Reading passage
○ ○ ○ ○

Personal information
- Full name: Massimo Grima
- Date of birth: 6 August 1979 (age 46)
- Place of birth: Malta
- Positions: Defensive midfielder; centre back;

Senior career*
- Years: Team / Apps / (Gls)
- 1996–1998: Pietà Hotspurs / 47 / (5)
- 1998–2003: Sliema Wanderers / 127 / (34)
- 2004–2010: Valletta / 74 / (15)
- 2008: → Mosta (loan) / 11 / (3)
- 2008–2010: → Qormi (loan) / 56 / (8)
- 2010–2014: Hamrun Spartans / 91 / (22)

International career^{‡}
- Malta U17
- Malta U21
- 1997–2014: Malta / 12 / (0)

= Massimo Grima =

Maltese footballer

Massimo Grima, also known as Siminu, (born 5 July 1979 in Malta) is a professional retired footballer, where he played as a defensive midfielder. Massimo was often used as a defensive midfielder, sitting just in front of the centre backs, but in fact he could also play as a centre back himself.

==Playing career==
===Mosta===
In January 2008, Grima joined Maltese First Division side Mosta on loan from Valletta for the remainder of the 2007–08 season, Grima helped the club to a 2nd-place finish in the Maltese First Division, the club however missed the chance to get promoted after losing the promotion playoff final to Qormi. During the spell, Grima made 11 appearances and scored three goals.

○ ○ ○ ○

Recorded information
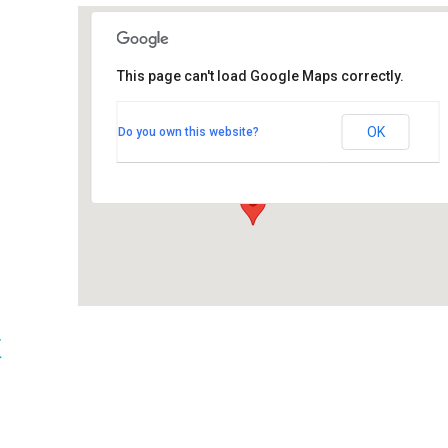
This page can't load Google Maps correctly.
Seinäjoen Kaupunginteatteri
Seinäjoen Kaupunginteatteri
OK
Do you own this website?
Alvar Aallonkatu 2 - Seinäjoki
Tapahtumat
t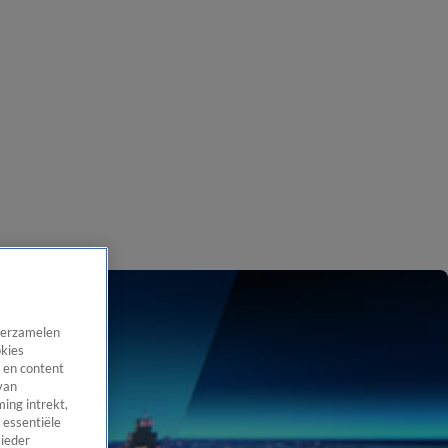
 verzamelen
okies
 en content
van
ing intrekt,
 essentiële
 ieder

○ ○ ○ ○

Activity A
State whether each of the following statements agrees with the Massimo Grima profile: (i) Grima joined Mosta on loan from Valletta in January 2008; (ii) Mosta won promotion at the end of the 2007–08 season; (iii) Grima scored goals for the senior Malta national team. Answer yes or no for each and quote the words of the profile that decide it.
Activity B
Carry on the Massimo Grima profile, picking up after its final sentence about his spell at Mosta.

Answer space A
(i) Yes: "In January 2008, Grima joined Maltese First Division side Mosta on loan from Valletta"
(ii) No: "the club however missed the chance to get promoted after losing the promotion playoff final to Qormi"
(iii) No: "1997–2014: Malta / 12 / (0)"

Answer space B
===Qormi===
With first team opportunities at a low with Valletta, Grima was again loaned out, this time he was loaned out to newly promoted Maltese Premier League side Qormi for the 2008–09 season. Massimo helped the club avoid the threat of relegation by finishing in seventh position in the Maltese Premier League, making 23 appearances, and scoring two goals during the season.

Grima's loan with Qormi was renewed for the 2009–10 season, in which Grima would spend another season with the club. Qormi impressed during the course of the season and even led the Maltese Premier League at times, Grima's performances were so impressive he gained a recall to the Maltese national team.

===Post-retirement===
After retirement, Massimo still likes to keep himself involved in football. He regularly plays 5 a side matches with his closest friends, one of which is Noel Agius, who has a diamond of a right foot and will knock you out if you get on his bad side.